NFS can work with a change attribute that tells it to invalidate its
cache on every read. The only side effect will be that the performance
graph will act as if you were filtering it through a cow's digestive
system...

> The problem we're talking about here is essentially a relatime
> filtering issue; it's triggering an filesystem update because the
> first access after a modification triggers an on-disk atime update
> rahter than just storing it in memory.

No. It's not... You appear to be discarding valuable information about
why the attributes changed.
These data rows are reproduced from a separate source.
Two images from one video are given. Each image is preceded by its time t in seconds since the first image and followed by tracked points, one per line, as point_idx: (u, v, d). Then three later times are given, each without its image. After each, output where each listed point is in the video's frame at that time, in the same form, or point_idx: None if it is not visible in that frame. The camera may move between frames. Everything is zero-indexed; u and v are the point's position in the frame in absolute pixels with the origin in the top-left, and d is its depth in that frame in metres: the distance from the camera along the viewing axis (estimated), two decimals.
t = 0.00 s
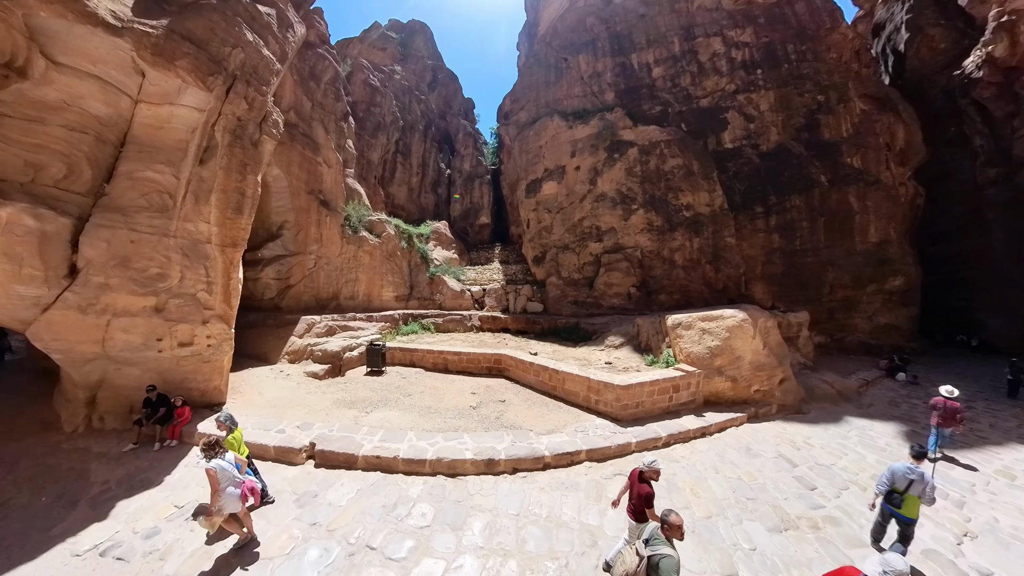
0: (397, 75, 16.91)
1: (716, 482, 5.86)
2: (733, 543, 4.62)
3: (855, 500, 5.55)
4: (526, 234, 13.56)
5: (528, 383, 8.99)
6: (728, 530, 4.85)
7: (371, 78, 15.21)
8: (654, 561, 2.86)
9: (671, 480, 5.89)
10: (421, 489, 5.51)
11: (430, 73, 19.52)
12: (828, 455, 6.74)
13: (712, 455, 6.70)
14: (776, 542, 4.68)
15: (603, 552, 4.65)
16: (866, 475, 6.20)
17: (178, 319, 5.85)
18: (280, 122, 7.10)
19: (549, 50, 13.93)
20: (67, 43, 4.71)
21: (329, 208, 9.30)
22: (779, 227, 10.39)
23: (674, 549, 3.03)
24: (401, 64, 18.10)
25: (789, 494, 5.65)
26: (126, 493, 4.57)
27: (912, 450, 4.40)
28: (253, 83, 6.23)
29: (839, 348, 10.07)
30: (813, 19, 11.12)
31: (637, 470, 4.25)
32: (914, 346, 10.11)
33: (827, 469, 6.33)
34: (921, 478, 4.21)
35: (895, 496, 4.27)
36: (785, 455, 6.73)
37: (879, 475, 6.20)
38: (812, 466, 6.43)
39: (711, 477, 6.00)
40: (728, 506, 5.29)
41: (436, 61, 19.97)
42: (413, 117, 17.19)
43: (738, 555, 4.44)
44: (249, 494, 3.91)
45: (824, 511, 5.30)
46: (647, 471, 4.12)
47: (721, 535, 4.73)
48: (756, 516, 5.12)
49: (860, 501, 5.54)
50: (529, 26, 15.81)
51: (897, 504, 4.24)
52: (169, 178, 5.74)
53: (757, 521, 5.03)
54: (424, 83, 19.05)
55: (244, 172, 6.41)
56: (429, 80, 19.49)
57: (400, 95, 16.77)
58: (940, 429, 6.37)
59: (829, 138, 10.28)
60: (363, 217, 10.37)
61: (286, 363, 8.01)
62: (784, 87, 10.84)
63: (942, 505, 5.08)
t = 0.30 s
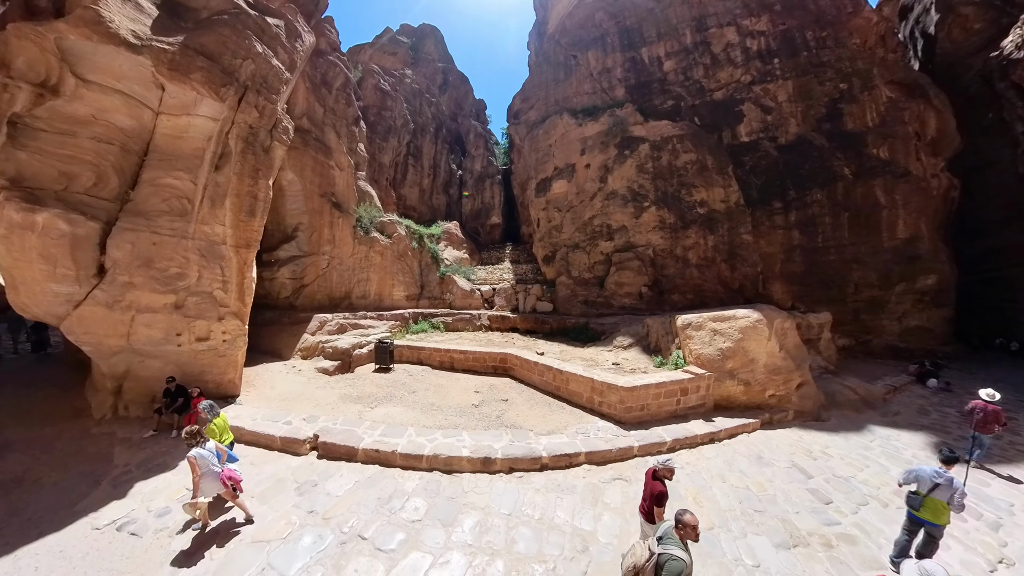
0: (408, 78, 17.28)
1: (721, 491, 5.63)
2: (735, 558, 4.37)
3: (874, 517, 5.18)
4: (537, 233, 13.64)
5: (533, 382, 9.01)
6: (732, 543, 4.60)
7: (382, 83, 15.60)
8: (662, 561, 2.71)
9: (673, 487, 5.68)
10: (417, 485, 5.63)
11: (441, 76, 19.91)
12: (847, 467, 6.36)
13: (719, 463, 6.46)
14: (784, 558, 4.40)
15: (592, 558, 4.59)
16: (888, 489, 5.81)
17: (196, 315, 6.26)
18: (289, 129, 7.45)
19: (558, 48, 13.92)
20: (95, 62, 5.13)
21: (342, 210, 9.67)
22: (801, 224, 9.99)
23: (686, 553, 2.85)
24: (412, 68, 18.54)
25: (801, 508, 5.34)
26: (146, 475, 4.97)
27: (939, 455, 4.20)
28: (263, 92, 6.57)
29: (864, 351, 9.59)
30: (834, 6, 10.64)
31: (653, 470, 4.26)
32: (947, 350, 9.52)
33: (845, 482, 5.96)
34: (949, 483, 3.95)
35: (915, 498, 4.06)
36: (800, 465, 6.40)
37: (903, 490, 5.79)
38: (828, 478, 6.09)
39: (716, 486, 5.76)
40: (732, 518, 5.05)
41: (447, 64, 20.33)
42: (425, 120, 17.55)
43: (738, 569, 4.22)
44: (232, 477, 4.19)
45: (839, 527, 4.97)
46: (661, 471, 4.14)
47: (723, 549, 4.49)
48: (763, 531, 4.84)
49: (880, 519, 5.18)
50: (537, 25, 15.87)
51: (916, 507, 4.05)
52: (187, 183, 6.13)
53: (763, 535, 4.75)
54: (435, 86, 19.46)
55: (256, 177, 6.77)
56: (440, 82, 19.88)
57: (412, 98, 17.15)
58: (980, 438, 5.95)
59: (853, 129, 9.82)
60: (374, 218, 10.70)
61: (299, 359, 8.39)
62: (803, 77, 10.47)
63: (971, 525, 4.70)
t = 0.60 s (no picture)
0: (418, 82, 17.70)
1: (724, 500, 5.27)
2: (734, 573, 4.03)
3: (893, 536, 4.72)
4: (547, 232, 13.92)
5: (536, 382, 9.01)
6: (731, 557, 4.25)
7: (390, 86, 15.91)
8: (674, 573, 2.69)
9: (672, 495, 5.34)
10: (410, 479, 5.72)
11: (451, 78, 20.30)
12: (867, 479, 5.92)
13: (724, 470, 6.15)
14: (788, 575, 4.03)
15: (579, 562, 4.43)
16: (911, 505, 5.35)
17: (213, 311, 6.68)
18: (299, 134, 7.79)
19: (567, 46, 14.87)
20: (121, 79, 5.63)
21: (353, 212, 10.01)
22: (822, 218, 10.29)
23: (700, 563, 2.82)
24: (421, 72, 19.01)
25: (812, 522, 4.92)
26: (162, 457, 5.37)
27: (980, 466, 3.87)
28: (273, 101, 6.92)
29: (891, 355, 9.68)
30: None
31: (665, 472, 4.03)
32: (983, 354, 9.31)
33: (863, 496, 5.52)
34: (991, 497, 3.63)
35: (955, 512, 3.77)
36: (813, 476, 5.98)
37: (928, 506, 5.34)
38: (844, 490, 5.65)
39: (720, 495, 5.41)
40: (734, 529, 4.70)
41: (456, 66, 20.71)
42: (434, 122, 17.90)
43: None
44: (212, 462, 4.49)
45: (853, 544, 4.55)
46: (674, 475, 3.91)
47: (721, 563, 4.15)
48: (767, 545, 4.46)
49: (901, 538, 4.73)
50: (548, 25, 16.53)
51: (957, 523, 3.74)
52: (204, 188, 6.55)
53: (766, 550, 4.38)
54: (444, 88, 19.89)
55: (268, 182, 7.16)
56: (450, 84, 20.32)
57: (422, 101, 17.58)
58: None
59: (876, 117, 10.17)
60: (385, 219, 11.00)
61: (311, 355, 8.78)
62: (822, 65, 10.89)
63: (1001, 547, 4.29)
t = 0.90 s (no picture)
0: (428, 85, 18.06)
1: (729, 510, 5.01)
2: None
3: (915, 558, 4.36)
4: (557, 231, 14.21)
5: (540, 381, 9.00)
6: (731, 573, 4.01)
7: (400, 89, 16.19)
8: None
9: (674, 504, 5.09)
10: (407, 474, 5.83)
11: (461, 80, 20.65)
12: (888, 494, 5.52)
13: (730, 477, 5.88)
14: None
15: (567, 566, 4.38)
16: (937, 525, 4.94)
17: (230, 308, 7.06)
18: (310, 139, 8.12)
19: (577, 43, 15.07)
20: (143, 93, 6.08)
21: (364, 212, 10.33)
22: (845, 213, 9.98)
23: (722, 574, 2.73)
24: (431, 74, 19.44)
25: (823, 538, 4.61)
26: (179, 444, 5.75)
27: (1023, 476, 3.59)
28: (284, 109, 7.25)
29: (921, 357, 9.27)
30: None
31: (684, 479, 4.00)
32: None
33: (882, 511, 5.15)
34: None
35: (1000, 526, 3.50)
36: (828, 488, 5.62)
37: (956, 526, 4.93)
38: (861, 505, 5.29)
39: (724, 504, 5.13)
40: (735, 541, 4.46)
41: (466, 68, 21.05)
42: (444, 123, 18.23)
43: None
44: (208, 443, 4.95)
45: (866, 565, 4.23)
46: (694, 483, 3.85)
47: None
48: (772, 562, 4.18)
49: (923, 561, 4.35)
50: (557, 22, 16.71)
51: (1003, 537, 3.48)
52: (221, 192, 6.94)
53: (769, 566, 4.11)
54: (454, 89, 20.26)
55: (280, 185, 7.48)
56: (460, 85, 20.66)
57: (432, 103, 17.98)
58: None
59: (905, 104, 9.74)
60: (395, 220, 11.29)
61: (322, 352, 9.12)
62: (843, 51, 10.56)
63: None
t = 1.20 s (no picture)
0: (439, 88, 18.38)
1: (732, 522, 4.75)
2: None
3: None
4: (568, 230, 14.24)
5: (545, 382, 8.97)
6: None
7: (410, 93, 16.47)
8: None
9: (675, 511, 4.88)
10: (405, 469, 5.94)
11: (472, 82, 20.90)
12: (912, 512, 5.11)
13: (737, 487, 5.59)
14: None
15: (555, 570, 4.31)
16: (966, 549, 4.53)
17: (245, 306, 7.44)
18: (319, 145, 8.46)
19: (586, 40, 14.99)
20: (163, 106, 6.50)
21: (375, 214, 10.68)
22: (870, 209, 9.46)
23: None
24: (443, 77, 19.77)
25: (834, 557, 4.29)
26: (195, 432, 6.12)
27: None
28: (294, 117, 7.65)
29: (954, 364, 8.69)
30: None
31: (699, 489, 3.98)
32: None
33: (903, 531, 4.76)
34: None
35: None
36: (844, 503, 5.26)
37: (990, 554, 4.49)
38: (880, 523, 4.91)
39: (728, 515, 4.88)
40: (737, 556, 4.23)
41: (477, 69, 21.28)
42: (455, 125, 18.49)
43: None
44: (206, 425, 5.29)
45: None
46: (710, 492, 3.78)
47: None
48: None
49: None
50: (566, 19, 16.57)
51: None
52: (237, 197, 7.32)
53: None
54: (466, 91, 20.53)
55: (292, 190, 7.90)
56: (472, 87, 20.91)
57: (443, 105, 18.29)
58: None
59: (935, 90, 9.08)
60: (406, 221, 11.63)
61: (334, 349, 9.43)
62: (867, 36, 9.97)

I've been asking you for reasons why, and
you're avoiding the question.

> This is not a filesystem issue - the VFS controls when the on-disk
> updates occur, and that what NFSv4 appears to need changed.
> If NFS doesn't want the filesystem to bump change counters for
> on-disk atime updates, then it should be asking the VFS to keep the
> atime updates in memory. e.g. use lazytime semantics.
> 
> This way, every filesystem will have the same behaviour, regardless
> of how they track/store persistent change count metadata.

Right now, the i_version updates are not exported via any common API,
so any piss poor performance side-effects of the implementation are
pretty much limited to the kernel users (NFS and... ???)

Who do you expect to use this attribute if it were to be exported via
statx() as Jeff is proposing, and why is the XFS behaviour appropriate?
It already differs from the behaviour of both btrfs and NFS, so the
argument that this will magically consolidate behaviour can be ignored.

-- 
Trond Myklebust
Linux NFS client maintainer, Hammerspace
trond.myklebust@xxxxxxxxxxxxxxx